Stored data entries
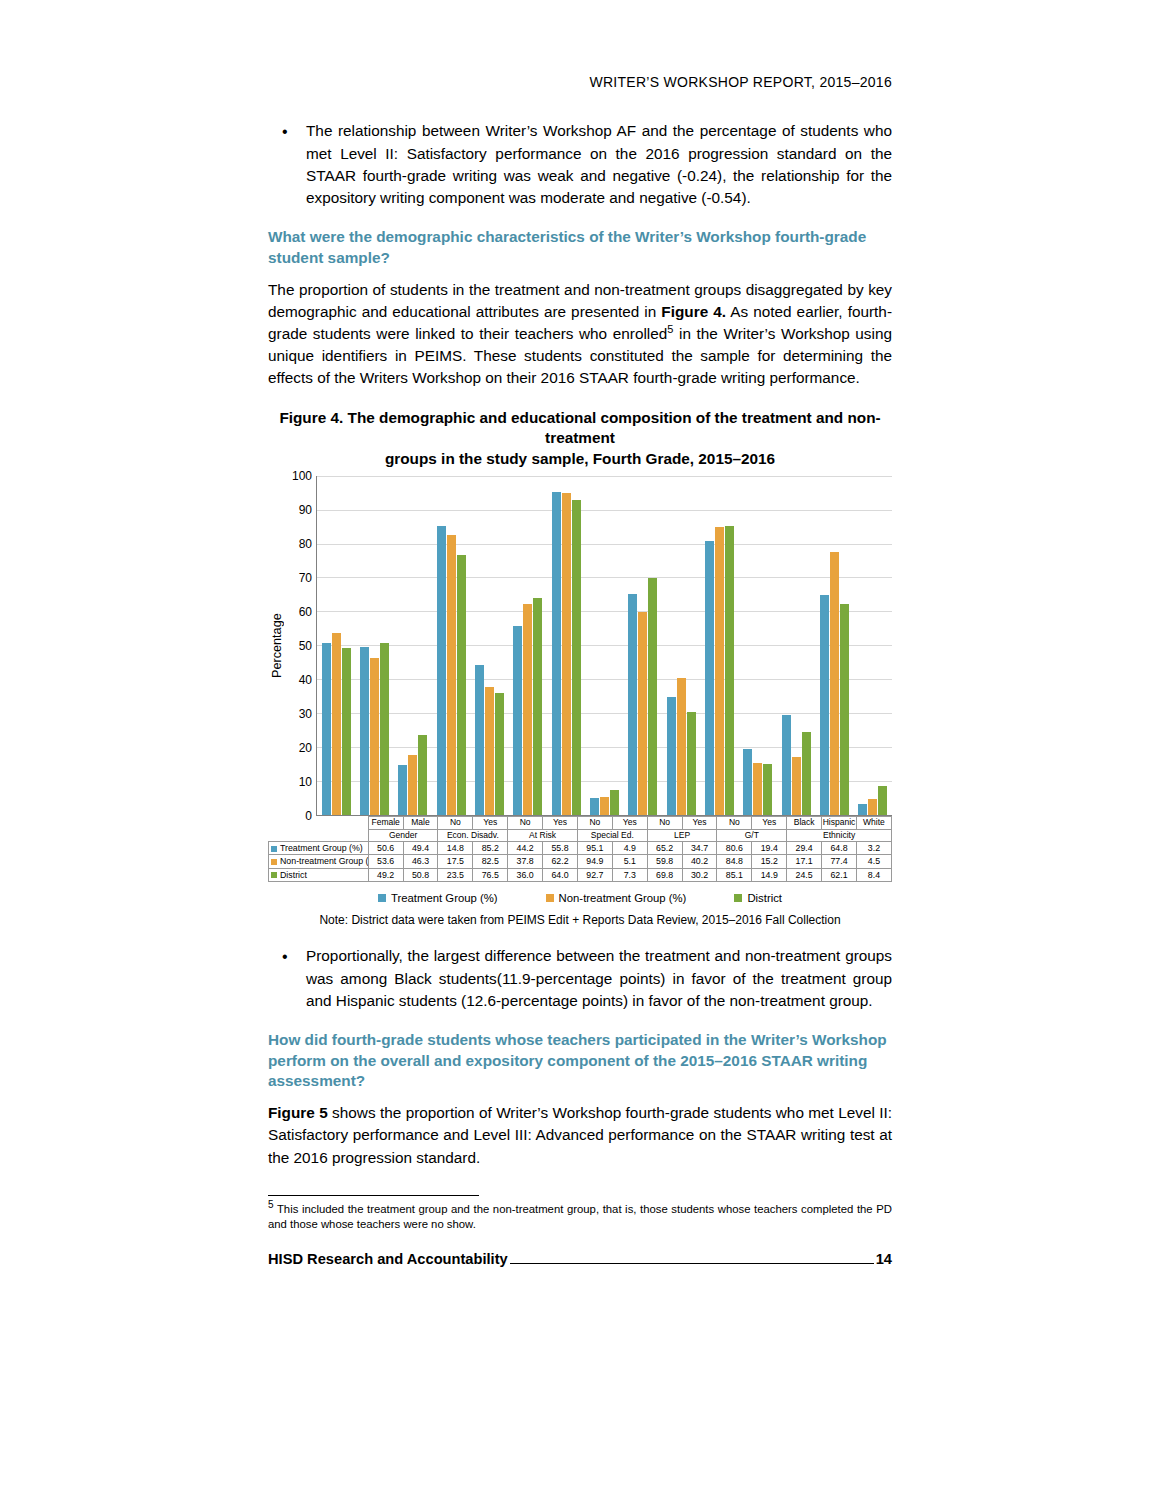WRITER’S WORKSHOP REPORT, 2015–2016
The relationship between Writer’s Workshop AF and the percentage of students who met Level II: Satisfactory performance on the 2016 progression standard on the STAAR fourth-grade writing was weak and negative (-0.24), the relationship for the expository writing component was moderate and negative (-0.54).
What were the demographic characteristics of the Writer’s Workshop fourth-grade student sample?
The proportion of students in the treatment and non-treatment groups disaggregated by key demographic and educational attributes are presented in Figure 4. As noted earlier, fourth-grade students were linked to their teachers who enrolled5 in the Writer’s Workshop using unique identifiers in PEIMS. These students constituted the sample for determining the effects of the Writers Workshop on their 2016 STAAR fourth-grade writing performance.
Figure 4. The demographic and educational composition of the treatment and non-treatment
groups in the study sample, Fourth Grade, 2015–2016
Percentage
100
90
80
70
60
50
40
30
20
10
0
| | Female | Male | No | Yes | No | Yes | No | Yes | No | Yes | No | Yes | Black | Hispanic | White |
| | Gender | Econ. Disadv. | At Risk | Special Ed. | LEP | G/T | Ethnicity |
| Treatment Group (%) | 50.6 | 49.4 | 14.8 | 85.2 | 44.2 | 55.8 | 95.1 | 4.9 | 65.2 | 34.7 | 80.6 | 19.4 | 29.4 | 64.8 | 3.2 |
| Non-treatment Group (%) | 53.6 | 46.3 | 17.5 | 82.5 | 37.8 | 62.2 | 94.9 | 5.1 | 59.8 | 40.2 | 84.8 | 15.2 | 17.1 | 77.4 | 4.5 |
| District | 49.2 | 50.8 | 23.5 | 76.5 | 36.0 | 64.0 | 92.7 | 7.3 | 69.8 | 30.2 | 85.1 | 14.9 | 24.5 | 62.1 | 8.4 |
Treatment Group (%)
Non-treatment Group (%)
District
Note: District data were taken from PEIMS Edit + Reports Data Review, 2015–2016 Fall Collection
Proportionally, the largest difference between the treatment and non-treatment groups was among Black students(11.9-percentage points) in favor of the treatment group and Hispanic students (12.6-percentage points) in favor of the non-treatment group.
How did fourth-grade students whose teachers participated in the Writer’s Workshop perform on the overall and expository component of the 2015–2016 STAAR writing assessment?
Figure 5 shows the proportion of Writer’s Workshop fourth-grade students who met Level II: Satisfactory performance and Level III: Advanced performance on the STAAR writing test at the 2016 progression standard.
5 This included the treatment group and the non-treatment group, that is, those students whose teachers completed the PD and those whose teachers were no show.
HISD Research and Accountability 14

==

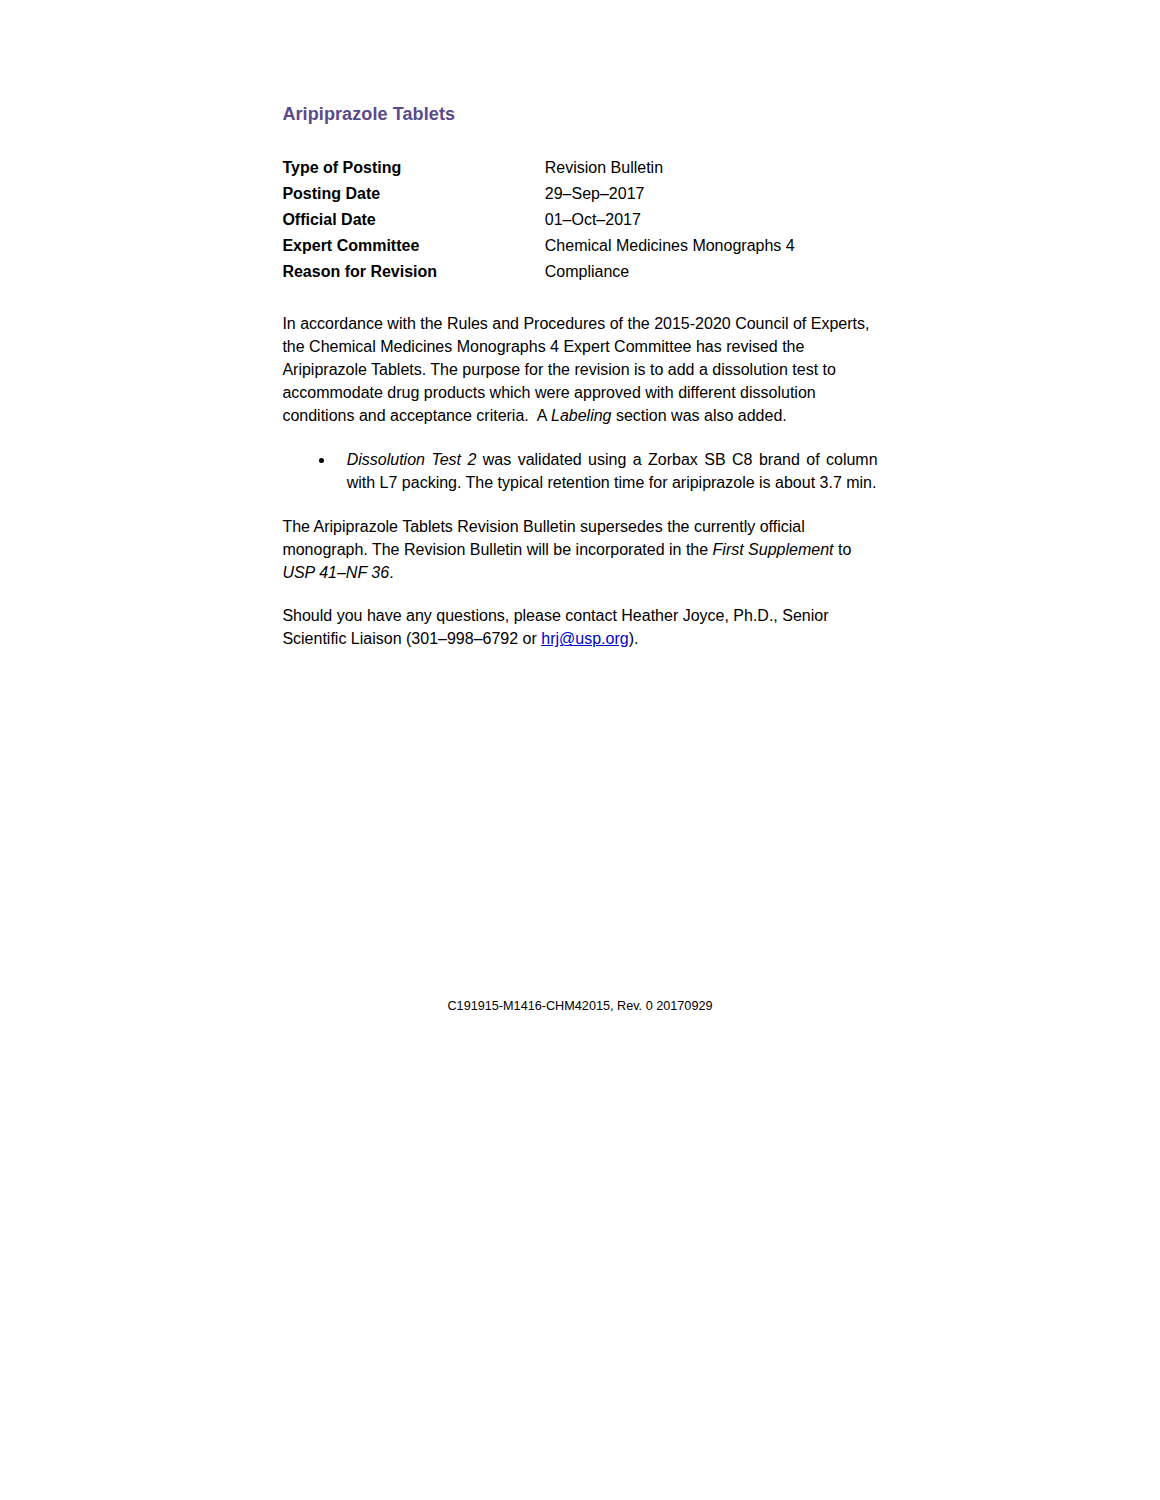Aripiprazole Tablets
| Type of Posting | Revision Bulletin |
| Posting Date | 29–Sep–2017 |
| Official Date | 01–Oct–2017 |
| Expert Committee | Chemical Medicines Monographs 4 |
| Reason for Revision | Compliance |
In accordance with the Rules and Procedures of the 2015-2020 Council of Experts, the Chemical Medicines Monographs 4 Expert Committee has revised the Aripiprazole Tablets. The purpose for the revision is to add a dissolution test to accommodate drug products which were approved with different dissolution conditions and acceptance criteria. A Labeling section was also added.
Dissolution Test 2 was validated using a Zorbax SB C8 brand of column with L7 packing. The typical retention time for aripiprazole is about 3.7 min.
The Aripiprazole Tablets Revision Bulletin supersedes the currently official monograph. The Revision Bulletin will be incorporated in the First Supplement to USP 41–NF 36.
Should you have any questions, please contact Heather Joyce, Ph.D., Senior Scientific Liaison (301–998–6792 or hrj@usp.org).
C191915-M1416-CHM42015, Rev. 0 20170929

**Requirement:**
Above are the entries. Quote exactly the lines from the one bearing "Revision | Compliance |" through the one bearing "C191915-M1416-CHM42015, Rev. 0 20170929".

**Response:**
| Reason for Revision | Compliance |
In accordance with the Rules and Procedures of the 2015-2020 Council of Experts, the Chemical Medicines Monographs 4 Expert Committee has revised the Aripiprazole Tablets. The purpose for the revision is to add a dissolution test to accommodate drug products which were approved with different dissolution conditions and acceptance criteria. A Labeling section was also added.
Dissolution Test 2 was validated using a Zorbax SB C8 brand of column with L7 packing. The typical retention time for aripiprazole is about 3.7 min.
The Aripiprazole Tablets Revision Bulletin supersedes the currently official monograph. The Revision Bulletin will be incorporated in the First Supplement to USP 41–NF 36.
Should you have any questions, please contact Heather Joyce, Ph.D., Senior Scientific Liaison (301–998–6792 or hrj@usp.org).
C191915-M1416-CHM42015, Rev. 0 20170929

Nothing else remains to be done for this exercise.